Forum Moderators: open

Message Too Old, No Replies

Learning more about Googlebots behaviour on my site.

Which googlebot came to my site? Where did it go? Did it index anything?

         

crowthercm

5:20 pm on Sep 26, 2003 (gmt 0)

10+ Year Member



Hello,

I'm still in my rookie year of SEO and this is the first time I've encountered a need to learn more about googlebot and his/her behaviour. In the past, when I created a site, I would just link to it from all the pages I own (~3500 non-dynamic pages ranging in pagerank from 3-7). I don't run a linkfarm, I just build sites all within a niche so the new sites I create are purposefully on topic. Google almost immediately picked up and indexed any new sites so I've never thought much about it, in fact I haven't yet considered using a robots.txt either.

I've started another thread here that is similar to this one which gave me some really good suggestions. However I think the point I'm looking for in this thread is significantly off topic of the last so I wanted to start a new one fresh.

I currently use 3 different types of software to measure my site's statistics; (1) Awstats, (2) Webalizer, and (3) Analog stats. Since my sites release 3 weeks ago, I've used these traffic measures to determine that googlebot (I do not know which ip) has visited my site. Beyond that I know very little. Namely, all awstats tells me is this:
Googlebot (Google) 70 476.01 KB 25 Sep 2003 - 16:01

I also know that various subdomain googlebots have also visited my site over the last few weeks:
crawler8.googlebot.com
crawler9.googlebot.com
crawler14.googlebot.com
etc.

What I do not know, but have been asked about is, what are these bots looking at? When they reach my page are they indexing pages or are they leaving? I understand that the deep google bot seems to have been merged with freshbot so I can't check that way anymore.

How can I learn more about googlebots behaviour while it is on my site? This will give me a better ability to troubleshoot through some of the suggestions I've read here on WebmasterWorld.

Thanks,
Chris

dirkz

7:51 pm on Sep 26, 2003 (gmt 0)

WebmasterWorld Senior Member 10+ Year Member



In order to track Googlebot behavior you must have access to your access logs. In them every line contains a "hit", that is a request to your server from an IP, like

64.68.82.167 - - [26/Sep/2003:09:49:42 +1000] "GET /robots.txt HTTP/1.0" 404 288 "-" "Googlebot/2.1 (+http://www.googlebot.com/bot.html)"

This way you can track it with your own eyes.

Ask your provider whether you have access to the original log files.

crowthercm

8:22 pm on Sep 26, 2003 (gmt 0)

10+ Year Member



Very cool thanks (: Comes as a bizarre file type (***.com). I'm able to open it in word fine but is there a program that handles log files better? As it stand it's rather inconvenient to work my way through the various lines of code.

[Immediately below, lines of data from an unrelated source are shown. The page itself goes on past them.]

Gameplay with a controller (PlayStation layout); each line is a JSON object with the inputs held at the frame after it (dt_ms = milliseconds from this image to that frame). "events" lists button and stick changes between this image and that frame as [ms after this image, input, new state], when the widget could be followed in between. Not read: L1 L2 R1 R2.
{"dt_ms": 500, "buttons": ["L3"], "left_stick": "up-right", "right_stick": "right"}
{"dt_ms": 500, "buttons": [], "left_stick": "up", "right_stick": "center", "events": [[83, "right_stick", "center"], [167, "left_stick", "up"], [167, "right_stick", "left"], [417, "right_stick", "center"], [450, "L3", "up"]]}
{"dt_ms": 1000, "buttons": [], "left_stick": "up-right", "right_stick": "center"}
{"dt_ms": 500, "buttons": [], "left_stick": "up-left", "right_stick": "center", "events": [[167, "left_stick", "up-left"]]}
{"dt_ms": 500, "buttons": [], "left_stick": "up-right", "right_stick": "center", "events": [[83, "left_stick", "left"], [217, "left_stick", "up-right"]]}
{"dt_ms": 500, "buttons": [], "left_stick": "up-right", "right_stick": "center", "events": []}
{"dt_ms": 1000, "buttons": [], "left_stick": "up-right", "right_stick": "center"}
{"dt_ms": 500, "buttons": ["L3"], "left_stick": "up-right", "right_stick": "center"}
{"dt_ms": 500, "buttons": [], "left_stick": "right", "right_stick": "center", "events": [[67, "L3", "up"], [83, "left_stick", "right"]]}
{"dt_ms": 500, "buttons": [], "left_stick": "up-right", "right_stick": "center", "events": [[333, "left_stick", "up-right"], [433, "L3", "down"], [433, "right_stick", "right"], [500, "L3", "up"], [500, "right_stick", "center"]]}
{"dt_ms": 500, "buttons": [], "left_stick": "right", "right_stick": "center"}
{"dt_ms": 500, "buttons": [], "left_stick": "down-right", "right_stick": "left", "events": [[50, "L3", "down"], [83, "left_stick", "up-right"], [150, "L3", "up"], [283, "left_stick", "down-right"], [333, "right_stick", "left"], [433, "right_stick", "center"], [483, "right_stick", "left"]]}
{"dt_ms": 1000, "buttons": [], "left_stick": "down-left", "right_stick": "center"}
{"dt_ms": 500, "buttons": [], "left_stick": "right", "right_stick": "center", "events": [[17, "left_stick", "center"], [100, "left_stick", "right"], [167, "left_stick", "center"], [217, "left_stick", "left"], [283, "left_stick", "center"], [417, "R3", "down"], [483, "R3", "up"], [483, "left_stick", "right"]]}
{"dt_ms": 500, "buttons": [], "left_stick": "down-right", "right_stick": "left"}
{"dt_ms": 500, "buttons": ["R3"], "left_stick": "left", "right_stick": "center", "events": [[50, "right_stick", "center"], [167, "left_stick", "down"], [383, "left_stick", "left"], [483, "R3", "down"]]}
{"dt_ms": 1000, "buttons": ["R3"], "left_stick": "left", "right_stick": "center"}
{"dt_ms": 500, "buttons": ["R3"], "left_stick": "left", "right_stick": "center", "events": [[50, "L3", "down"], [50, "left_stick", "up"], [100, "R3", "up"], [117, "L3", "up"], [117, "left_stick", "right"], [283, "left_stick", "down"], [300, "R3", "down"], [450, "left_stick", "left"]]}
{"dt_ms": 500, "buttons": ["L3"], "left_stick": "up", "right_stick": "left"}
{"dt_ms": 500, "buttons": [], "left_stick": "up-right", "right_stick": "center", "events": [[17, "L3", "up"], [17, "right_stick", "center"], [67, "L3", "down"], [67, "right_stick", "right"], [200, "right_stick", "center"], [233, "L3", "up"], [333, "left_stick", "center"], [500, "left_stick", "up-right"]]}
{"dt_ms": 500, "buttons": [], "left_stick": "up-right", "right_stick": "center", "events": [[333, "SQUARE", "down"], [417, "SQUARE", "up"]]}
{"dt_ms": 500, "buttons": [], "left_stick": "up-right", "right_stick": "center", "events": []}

Scarey stuff too, some of the requests actually carry user login IDs.

claus

8:28 pm on Sep 26, 2003 (gmt 0)

WebmasterWorld Senior Member 10+ Year Member



if you can open it in word, you will also be able to open it in Excel i think. That might be better ;)

Otherwise there are software programs exclusively for analyzing log files (when they get larger than what a spreadsheet can handle.)

crowthercm

8:46 pm on Sep 26, 2003 (gmt 0)

10+ Year Member



Some very neat stuff in this, I was able to get the gist of it just by using the word search feature. Really quite impressive software, google hit the site originally on the 14th, then over the next 5-6 days visited as far as I can tell the site. I see why people want to use robots.txt as well. Somehow the bot found some files that it shouldn't have, i.e. no links to these files anywhere on the site!

I can see why a separate program would be needed and fast, with hardly any traffic to the site I'd already like to have some. Can you recommend some software tailored specifically to handle log files? Either something that parses the file directly on the server or alternatively by opening a raw access file on my home machine.. I'll take a quick peak on google to see what's available as well.

Claus, yes I got it open btw in excel but it's a bit of a mess :P

dirkz

8:33 am on Sep 27, 2003 (gmt 0)

WebmasterWorld Senior Member 10+ Year Member



To be honest, I use command line tools such cat and grep (available on every *nix box and with cygwin for win also), e.g.
cat access_log¦grep "Googlebot"

If you have lots of subdomains (virtual hosts) in your logs, it helps to grep them too:
cat access_log¦grep "subdomain"¦grep "Googlebot"

For the overview I use webalizer.

Though a tool would be nice (for free of course :) that can track individual IPs and their behavior by mouse click so you could trace their path through your site :) [based on log files]
This way you wouldn't have to do the grepping.

bwelford

10:51 am on Sep 27, 2003 (gmt 0)

10+ Year Member



I highly recommend using Excel for analyzing basic log files. If you import the log file as a text file you get a long column of entries. Chose the option to convert text to columns and specify that space is a data delimiter. You will the find that each parameter comes into a separate column. So you can sort by file read or by name of visitor or by time or by any combination.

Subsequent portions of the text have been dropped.